Courts and rights: A man arrested in January for allegedly carrying a loaded shotgun and a three-foot-long sword near the U.S. Capitol told a D.C. jury yesterday that his case was a federally contrived “legal conspiracy,” The Washington Post reports. Over defense objections, prosecutors want to use military videos seized from a terror-accused Florida ex-student’s family computer in his trial next week, The Tampa Tribune tells. “Outside of the Bush administration, there is near-universal bipartisan agreement that Guantanamo should be shut down and the military commissions scrapped,” a Slate columnist comments. At a hearing in Ottawa yesterday, a U.S. military lawyer called on Canada to repatriate a young terror detainee from Gitmo, where he faces a life sentence, The CanWest News Service says — while The Miami Herald has the former driver of Osama bin Laden’s announcing a boycott and walking out of his tribunal proceedings yesterday.

Over there: Iran says a “disastrous situation” facing the United States in Iraq and Afghanistan coupled with Washington’s domestic issues made any U.S. attack on the Islamic Republic unlikely, Reuters reports. What is currently termed “the Taliban” numbers some 10,000 fighters and “draws its strength less from religious zeal than from its ties to heroin smugglers,” a Wall Street Journalcolumnist writes in contending that the United States is not “losing Afghanistan.” Algeria warns its North African neighbors that al Qaeda terrorists are planning “spectacular attacks” to destabilize local governments, The Washington Times tells. Britain has become the main focus of Islamist terror in Europe, The Daily Telegraph cites from Interpol figures. The European Parliament’s vote last week to take the Peruvian guerrilla group known as the Tupac Amaru off its terrorist list has Peru in an uproar, The Wall Street Journal reports.

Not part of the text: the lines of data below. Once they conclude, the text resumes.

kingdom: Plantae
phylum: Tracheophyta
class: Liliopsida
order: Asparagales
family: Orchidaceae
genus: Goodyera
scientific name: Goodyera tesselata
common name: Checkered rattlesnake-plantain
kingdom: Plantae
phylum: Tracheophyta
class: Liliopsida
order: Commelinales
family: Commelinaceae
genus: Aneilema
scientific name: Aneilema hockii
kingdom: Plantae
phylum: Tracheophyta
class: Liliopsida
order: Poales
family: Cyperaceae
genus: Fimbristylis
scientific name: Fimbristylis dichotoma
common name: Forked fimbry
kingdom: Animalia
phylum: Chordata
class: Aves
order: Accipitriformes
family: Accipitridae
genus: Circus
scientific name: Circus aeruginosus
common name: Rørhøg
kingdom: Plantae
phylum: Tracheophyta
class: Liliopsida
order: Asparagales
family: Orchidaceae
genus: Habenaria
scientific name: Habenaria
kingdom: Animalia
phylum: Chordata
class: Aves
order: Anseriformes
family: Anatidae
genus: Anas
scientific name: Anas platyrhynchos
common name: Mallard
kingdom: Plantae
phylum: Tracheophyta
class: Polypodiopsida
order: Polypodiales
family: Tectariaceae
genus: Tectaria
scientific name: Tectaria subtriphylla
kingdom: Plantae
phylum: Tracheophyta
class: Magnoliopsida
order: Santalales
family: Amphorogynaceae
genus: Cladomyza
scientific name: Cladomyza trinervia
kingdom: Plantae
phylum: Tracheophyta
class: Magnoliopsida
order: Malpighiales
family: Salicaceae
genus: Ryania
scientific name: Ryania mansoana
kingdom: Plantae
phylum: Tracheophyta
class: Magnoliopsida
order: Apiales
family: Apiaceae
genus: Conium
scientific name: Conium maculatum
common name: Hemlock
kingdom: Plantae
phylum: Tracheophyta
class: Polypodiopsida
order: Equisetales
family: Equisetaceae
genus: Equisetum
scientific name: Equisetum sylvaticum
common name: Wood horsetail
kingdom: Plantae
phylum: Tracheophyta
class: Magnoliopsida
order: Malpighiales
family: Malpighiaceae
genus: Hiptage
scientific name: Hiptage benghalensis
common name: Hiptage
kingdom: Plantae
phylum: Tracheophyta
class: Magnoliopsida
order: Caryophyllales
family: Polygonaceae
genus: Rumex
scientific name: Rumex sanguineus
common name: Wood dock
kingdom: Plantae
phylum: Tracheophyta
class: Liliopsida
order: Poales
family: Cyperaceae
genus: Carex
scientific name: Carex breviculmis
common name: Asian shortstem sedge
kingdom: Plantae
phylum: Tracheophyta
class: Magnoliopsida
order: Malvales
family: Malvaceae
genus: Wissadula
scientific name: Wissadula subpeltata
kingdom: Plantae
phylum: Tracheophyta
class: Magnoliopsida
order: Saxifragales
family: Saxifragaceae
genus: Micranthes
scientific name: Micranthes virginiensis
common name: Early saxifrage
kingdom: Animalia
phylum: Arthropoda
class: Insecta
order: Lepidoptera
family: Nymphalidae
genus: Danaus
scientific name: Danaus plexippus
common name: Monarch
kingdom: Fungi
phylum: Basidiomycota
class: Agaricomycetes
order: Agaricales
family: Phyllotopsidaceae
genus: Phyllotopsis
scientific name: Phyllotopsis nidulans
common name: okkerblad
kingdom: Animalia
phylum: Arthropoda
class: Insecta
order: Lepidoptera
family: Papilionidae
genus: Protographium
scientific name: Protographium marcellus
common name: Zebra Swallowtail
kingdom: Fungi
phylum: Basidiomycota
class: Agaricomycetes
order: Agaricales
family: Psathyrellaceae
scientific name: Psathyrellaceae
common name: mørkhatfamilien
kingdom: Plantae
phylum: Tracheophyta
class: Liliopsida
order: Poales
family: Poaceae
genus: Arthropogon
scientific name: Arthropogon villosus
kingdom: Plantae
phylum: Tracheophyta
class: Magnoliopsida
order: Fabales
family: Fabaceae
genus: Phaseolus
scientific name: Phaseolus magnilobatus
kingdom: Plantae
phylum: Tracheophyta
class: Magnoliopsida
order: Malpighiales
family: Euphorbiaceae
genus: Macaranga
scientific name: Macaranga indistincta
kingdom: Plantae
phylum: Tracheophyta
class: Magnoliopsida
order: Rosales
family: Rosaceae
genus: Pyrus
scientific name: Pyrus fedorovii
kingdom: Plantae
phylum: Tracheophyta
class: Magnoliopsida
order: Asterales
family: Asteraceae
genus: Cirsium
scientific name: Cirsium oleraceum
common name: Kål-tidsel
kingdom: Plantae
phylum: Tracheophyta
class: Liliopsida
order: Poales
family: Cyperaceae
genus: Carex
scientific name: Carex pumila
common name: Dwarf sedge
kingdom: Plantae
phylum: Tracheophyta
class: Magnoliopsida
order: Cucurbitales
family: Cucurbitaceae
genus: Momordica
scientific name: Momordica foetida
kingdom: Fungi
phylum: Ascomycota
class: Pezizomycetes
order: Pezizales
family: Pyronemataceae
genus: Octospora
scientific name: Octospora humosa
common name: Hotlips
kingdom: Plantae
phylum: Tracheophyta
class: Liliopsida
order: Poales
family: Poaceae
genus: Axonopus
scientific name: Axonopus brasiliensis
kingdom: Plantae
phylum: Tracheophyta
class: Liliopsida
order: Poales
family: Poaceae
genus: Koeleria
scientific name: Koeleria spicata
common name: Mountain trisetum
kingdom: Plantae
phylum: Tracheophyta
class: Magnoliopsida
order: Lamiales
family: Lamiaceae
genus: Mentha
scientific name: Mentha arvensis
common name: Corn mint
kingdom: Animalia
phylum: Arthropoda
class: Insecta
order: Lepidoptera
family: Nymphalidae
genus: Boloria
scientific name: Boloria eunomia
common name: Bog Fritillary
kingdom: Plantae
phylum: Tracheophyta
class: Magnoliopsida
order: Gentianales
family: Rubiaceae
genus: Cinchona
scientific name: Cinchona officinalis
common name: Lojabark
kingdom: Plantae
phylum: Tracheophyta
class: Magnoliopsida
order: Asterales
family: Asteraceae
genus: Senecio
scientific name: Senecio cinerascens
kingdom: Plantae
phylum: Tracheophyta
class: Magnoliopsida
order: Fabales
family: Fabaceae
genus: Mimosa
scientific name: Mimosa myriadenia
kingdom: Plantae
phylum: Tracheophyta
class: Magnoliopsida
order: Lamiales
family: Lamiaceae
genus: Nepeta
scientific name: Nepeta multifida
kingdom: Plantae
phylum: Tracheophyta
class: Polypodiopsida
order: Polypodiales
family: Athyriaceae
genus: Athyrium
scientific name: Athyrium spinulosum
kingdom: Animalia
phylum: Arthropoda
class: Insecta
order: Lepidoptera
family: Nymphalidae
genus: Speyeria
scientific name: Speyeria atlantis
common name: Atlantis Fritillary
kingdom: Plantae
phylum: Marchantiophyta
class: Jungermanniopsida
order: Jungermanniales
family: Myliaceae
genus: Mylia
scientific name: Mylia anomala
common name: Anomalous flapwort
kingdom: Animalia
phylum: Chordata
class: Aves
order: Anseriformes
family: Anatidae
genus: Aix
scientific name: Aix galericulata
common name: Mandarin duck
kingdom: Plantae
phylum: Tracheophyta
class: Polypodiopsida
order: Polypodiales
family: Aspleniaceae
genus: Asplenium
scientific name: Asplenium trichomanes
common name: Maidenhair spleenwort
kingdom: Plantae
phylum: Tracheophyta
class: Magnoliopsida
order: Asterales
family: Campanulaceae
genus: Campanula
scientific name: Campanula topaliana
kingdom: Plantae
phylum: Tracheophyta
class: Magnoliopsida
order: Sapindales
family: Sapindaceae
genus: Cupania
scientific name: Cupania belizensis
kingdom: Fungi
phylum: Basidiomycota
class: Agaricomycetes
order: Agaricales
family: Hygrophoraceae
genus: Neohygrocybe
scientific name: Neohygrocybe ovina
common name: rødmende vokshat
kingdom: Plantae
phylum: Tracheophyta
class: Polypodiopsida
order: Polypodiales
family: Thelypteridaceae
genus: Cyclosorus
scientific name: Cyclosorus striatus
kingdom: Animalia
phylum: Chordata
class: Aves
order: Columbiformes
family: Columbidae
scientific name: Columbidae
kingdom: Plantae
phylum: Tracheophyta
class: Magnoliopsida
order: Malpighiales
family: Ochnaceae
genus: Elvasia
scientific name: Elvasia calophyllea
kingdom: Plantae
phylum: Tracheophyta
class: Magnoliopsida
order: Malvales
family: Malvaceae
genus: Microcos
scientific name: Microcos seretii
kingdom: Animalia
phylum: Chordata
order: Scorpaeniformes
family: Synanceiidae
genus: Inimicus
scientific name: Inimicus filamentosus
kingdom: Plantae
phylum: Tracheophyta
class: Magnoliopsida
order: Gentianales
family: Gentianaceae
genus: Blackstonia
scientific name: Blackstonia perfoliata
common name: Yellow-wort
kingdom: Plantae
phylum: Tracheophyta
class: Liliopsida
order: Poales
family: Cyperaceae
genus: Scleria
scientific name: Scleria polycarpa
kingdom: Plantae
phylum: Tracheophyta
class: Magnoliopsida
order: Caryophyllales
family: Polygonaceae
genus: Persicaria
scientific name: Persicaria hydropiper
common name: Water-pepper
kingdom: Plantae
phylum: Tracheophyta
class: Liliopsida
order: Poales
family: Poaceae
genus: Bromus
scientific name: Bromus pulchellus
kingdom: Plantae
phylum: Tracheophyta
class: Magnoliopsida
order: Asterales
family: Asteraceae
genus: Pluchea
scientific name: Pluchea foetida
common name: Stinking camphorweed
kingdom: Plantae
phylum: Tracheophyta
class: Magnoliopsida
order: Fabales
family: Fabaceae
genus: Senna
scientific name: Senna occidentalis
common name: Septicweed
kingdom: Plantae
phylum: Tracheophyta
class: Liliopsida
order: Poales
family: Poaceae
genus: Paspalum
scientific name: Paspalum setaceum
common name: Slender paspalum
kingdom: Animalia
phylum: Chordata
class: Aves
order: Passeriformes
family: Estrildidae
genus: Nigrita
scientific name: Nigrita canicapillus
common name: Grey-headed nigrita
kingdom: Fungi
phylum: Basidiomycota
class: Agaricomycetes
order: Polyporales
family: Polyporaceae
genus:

Do It Yourself: “I got to thinking about the various government programs which allege to protect us against terrorism and the like,” Bob Pagani posts on RadioShack’s Invention Lab. “That caused me to wonder if there wasn’t something the average person could do on an individual basis to help protect America. I started tinkering around with some off-the-shelf things I had lying around and eventually I came up with my Homeland Security Helmet. As you can see, it has a video camera on the right side, two lights to illuminate the area in front of the user, a scrolling LED ‘billboard’ which announces to passersby that it is a Homeland Security Helmet and a blinking blue light on top to notify people that videotaping is in progress.” Sounds sweet, though one commenter cautions: “I strongly believe that wearing this Homeland Security Helmut would present itself as a target for al Querdo terrorists.”